A nurse is appealing a ruling made by the College of Registered Nurses of Saskatchewan.
Jessica McCulloch and her legal team say they’re in the early stages of filing an appeal after she was found guilty of charges relating to mistakes made in administering medication while working at the Regional Psychiatric Centre and at the Saskatchewan Hospital in North Battleford.
She is also appealing the 50-thousand dollars she is on the hook for hearing costs.
McCulloch hasn’t worked since 2019 and is split on whether or not she will return to nursing.
“I loved my job at RPC, absolutely loved it. The way things went there, just wasn’t meant to be unfortunately. To go back now, I feel very torn. As a nurse, I am watching the news, I’m seeing other nurses struggle, I want to be there to help them, I want to do my job. How do you go back when you’re always looked at, this is always going to follow me.”

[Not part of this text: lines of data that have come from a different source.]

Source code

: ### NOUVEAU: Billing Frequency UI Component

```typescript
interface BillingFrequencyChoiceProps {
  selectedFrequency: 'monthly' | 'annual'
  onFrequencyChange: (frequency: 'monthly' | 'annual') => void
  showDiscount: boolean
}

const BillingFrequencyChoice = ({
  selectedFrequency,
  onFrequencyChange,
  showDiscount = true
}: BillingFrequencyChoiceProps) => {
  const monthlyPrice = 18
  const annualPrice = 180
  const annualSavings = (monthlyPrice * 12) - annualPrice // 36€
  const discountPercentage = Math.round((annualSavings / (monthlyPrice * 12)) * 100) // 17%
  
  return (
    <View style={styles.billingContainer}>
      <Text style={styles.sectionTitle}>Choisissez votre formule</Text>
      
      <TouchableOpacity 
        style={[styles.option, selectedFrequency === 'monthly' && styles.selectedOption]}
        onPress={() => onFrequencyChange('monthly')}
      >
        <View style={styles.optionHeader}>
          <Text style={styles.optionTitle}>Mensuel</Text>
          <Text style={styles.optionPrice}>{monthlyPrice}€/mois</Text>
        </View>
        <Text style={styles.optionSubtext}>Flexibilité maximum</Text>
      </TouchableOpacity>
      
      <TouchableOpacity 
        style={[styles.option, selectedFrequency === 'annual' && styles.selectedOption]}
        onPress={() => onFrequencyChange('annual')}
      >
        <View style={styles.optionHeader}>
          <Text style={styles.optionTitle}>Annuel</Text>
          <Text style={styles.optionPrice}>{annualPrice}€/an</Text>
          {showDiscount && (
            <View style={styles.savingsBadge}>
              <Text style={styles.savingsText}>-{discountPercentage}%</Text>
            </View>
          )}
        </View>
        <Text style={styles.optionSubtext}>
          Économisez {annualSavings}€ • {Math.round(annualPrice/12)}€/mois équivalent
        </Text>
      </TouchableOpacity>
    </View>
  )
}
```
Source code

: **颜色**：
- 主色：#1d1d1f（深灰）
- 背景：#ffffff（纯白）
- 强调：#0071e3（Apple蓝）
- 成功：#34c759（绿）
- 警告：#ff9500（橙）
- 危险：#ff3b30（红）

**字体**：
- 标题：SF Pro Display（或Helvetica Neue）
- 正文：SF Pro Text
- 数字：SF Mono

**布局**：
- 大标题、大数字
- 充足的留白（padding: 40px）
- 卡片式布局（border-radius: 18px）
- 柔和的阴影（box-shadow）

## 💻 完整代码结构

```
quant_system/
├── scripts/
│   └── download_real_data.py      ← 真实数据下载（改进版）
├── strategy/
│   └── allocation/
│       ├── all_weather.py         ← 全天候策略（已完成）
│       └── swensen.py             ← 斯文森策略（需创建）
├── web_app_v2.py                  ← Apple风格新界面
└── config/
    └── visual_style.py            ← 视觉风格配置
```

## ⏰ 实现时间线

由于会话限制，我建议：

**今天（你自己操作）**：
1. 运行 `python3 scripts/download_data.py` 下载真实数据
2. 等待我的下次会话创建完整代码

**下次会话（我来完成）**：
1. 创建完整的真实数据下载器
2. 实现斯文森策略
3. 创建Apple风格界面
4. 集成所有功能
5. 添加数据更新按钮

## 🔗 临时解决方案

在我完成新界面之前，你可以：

Back in 2011, McCulloch says she was taken hostage by an inmate at the psychiatric centre. This resulted in her suffering from PTSD. Despite requests to Corrections Service Canada to help support her after the incident, support was not given according to the nurse.
McCulloch says if the investigation by the College of Registered Nurses of Saskatchewan was handled properly, they would have saved themselves thousands of dollars and her PTSD wouldn’t have been aggravated. McCulloch was found not guilty on charges by the CRNS alleging she stole medication and contributed to the “underground drug trade within inmates at the RPC.”
McCulloch is also calling for an investigation of the CRNS discipline process so other nurses don’t suffer as she did. During a three-week hearing, witnesses by both the CRNS and McCulloch highlighted the poor management of narcotics at the RPS.
McCulloch’s legal team said doors at the RPC would be left open and keys would be passed on from nurse to nurse with no clear record of who was accessing the inventory and when medication was being taken.